That probably sums them up.
I have a group of 5 and can`t guarantee getting any youngsters from them.
I do manage but they control things themselves as to how much breeding they do.
Egg eating happens all the time with them.
It is natures way for the females to wipe out the opposition, a bit like a male lion taking over another lions pride, the first thing he does is kill all the youngsters to make way for his own offspring.
So sometimes I`ll be lucky and find a new clutch of say 6 eggs which haven`t been eaten or I`ll find one egg with whats left of the other five.
Inbreeding doesn`t affect frogs in the same way as say you having kids with your sister and ending up with a bug eyed balding banjo playing throwback, for lack of a better description.
We all aim for unrelated pairs but it isn`t essential.


Mike


----------



## snake boi (Jun 28, 2009)

oh ok, that really helps, thanks Mike. i will see if i can find an unrelated group of Ranitomeya vanzolinii

thanks for all the help, if you have any other advice on keeping or breeding darts then please let me know :2thumb:

Matt


----------



## frogman955 (Feb 7, 2010)

Not sure where you live but a trip to Dartfrog - Everything for the Amphibian Keeper would be worthwhile for you .
I was talking to Marc last week and he has quite a few CB Vanzos coming through at the moment.
Remember though that Vanzos require a taller viv as they really do like climbing and spend most of their time up high.
Myself Joe and Stu could give you lots of advice on breeding frogs, but probably you`d end up with information overload and forget everything or just get lost amongst everything we chuck at you.
Concentrate on getting your viv set up and then when the time comes we can then help with the finer details of actually keeping the frogs.
You`ll probably find that you`ll absorb everything a lot more easily like that.


Mike


----------



## snake boi (Jun 28, 2009)

ok thanks, that it quite a long way from me. im just south of London so it will be quite a journey for me to get there. i will see if the place were i work can order some in for me

ok fair enough, i will try it out and see what happens. if i dont get to the eggs in time then the frogs will have another meal haha.
ok, i will get the viv set up. 

Thanks Mike

Matt


----------



## soundstounite (Sep 6, 2009)

Matt we describe a group of dart by a sex ratio like Joe did convention is a:b:c
where a=males b=females and unknown sex whether kid or adult is c. I have a group of 5 leucs in a 3:2 group ie 3 males 2 females. I don't see a lot of egg eating,but for sure others do as above from mike. 

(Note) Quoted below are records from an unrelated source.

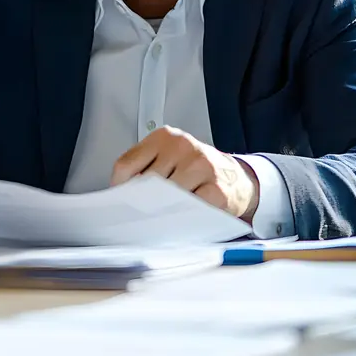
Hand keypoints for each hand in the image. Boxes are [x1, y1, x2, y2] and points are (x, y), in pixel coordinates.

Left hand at [111, 126, 259, 222]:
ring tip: (161, 217)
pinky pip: (189, 210)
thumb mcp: (169, 157)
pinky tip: (181, 218)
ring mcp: (202, 167)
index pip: (126, 164)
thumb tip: (122, 192)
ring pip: (165, 198)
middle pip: (145, 183)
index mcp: (165, 137)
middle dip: (139, 202)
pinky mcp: (216, 191)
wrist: (236, 177)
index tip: (120, 200)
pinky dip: (181, 219)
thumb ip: (145, 167)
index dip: (119, 188)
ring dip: (160, 212)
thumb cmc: (196, 169)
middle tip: (139, 214)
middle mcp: (183, 147)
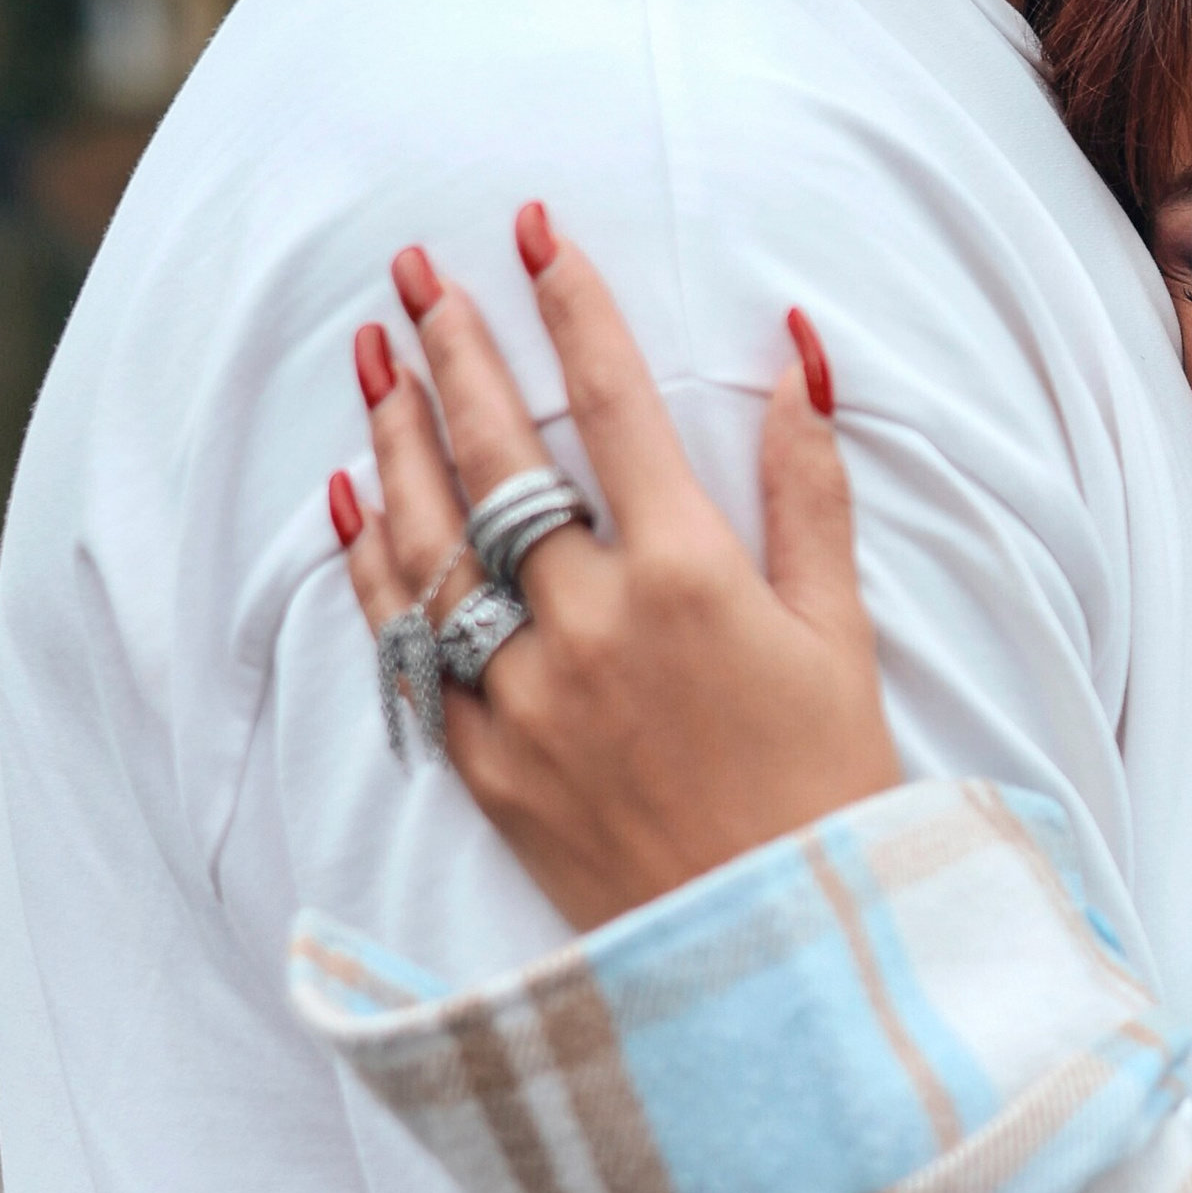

Mate if you did a hell of alot more research and had your culturing wired, then maybe starting with vanzos would be an option,at the moment and only going off the questions you have asked, I would recommend something slightly more forgiving of beginner mistakes. Matt be very aware I'm a slow old sod,we did nearly 2 years of research and homework,so i'm not one to rush in and a lot slower than most. But god that time spent with folks taking the mick,ha stuey no frogs:lol2: was the best move we could have made!! Get ya head down bro read hard anything is possible from there. Not all frogs are as easy to keep as others,although the base parameters are the roughly the same,some simply require a bit more experience/knowledge.

good luck

Stu


----------